START Material supplied

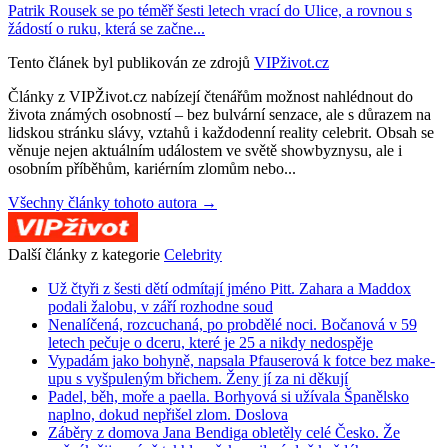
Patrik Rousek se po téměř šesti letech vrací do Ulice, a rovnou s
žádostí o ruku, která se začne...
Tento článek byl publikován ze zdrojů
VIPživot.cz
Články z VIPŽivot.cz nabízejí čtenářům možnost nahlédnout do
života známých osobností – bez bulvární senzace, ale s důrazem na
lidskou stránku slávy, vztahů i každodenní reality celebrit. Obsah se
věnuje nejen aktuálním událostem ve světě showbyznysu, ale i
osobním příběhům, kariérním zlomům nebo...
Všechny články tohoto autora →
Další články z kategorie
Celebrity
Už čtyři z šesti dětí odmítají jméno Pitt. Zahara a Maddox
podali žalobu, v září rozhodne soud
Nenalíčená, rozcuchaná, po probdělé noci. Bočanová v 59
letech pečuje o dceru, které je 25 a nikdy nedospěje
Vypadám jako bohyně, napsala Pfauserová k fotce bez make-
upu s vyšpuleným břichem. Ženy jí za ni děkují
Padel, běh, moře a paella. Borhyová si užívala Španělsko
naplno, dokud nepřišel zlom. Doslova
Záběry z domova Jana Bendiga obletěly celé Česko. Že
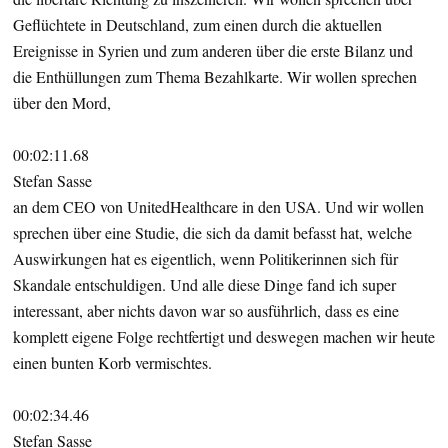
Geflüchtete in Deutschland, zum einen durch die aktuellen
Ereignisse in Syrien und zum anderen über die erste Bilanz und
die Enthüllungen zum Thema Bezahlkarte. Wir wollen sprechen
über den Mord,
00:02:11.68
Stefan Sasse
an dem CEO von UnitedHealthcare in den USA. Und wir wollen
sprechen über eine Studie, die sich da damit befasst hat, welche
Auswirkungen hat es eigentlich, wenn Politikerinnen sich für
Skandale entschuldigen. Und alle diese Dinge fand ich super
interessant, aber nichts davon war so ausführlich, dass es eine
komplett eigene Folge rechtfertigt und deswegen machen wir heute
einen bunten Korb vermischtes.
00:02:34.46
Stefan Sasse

END Material supplied

§ Brief
Edit the text of the items by replacing "Celebrity" with "Showbyznys" and leaving everything else unchanged. Leave the pictures out of your answer.

§ Response area
Patrik Rousek se po téměř šesti letech vrací do Ulice, a rovnou s
žádostí o ruku, která se začne...
Tento článek byl publikován ze zdrojů
VIPživot.cz
Články z VIPŽivot.cz nabízejí čtenářům možnost nahlédnout do
života známých osobností – bez bulvární senzace, ale s důrazem na
lidskou stránku slávy, vztahů i každodenní reality celebrit. Obsah se
věnuje nejen aktuálním událostem ve světě showbyznysu, ale i
osobním příběhům, kariérním zlomům nebo...
Všechny články tohoto autora →
Další články z kategorie
Showbyznys
Už čtyři z šesti dětí odmítají jméno Pitt. Zahara a Maddox
podali žalobu, v září rozhodne soud
Nenalíčená, rozcuchaná, po probdělé noci. Bočanová v 59
letech pečuje o dceru, které je 25 a nikdy nedospěje
Vypadám jako bohyně, napsala Pfauserová k fotce bez make-
upu s vyšpuleným břichem. Ženy jí za ni děkují
Padel, běh, moře a paella. Borhyová si užívala Španělsko
naplno, dokud nepřišel zlom. Doslova
Záběry z domova Jana Bendiga obletěly celé Česko. Že
Geflüchtete in Deutschland, zum einen durch die aktuellen
Ereignisse in Syrien und zum anderen über die erste Bilanz und
die Enthüllungen zum Thema Bezahlkarte. Wir wollen sprechen
über den Mord,
00:02:11.68
Stefan Sasse
an dem CEO von UnitedHealthcare in den USA. Und wir wollen
sprechen über eine Studie, die sich da damit befasst hat, welche
Auswirkungen hat es eigentlich, wenn Politikerinnen sich für
Skandale entschuldigen. Und alle diese Dinge fand ich super
interessant, aber nichts davon war so ausführlich, dass es eine
komplett eigene Folge rechtfertigt und deswegen machen wir heute
einen bunten Korb vermischtes.
00:02:34.46
Stefan Sasse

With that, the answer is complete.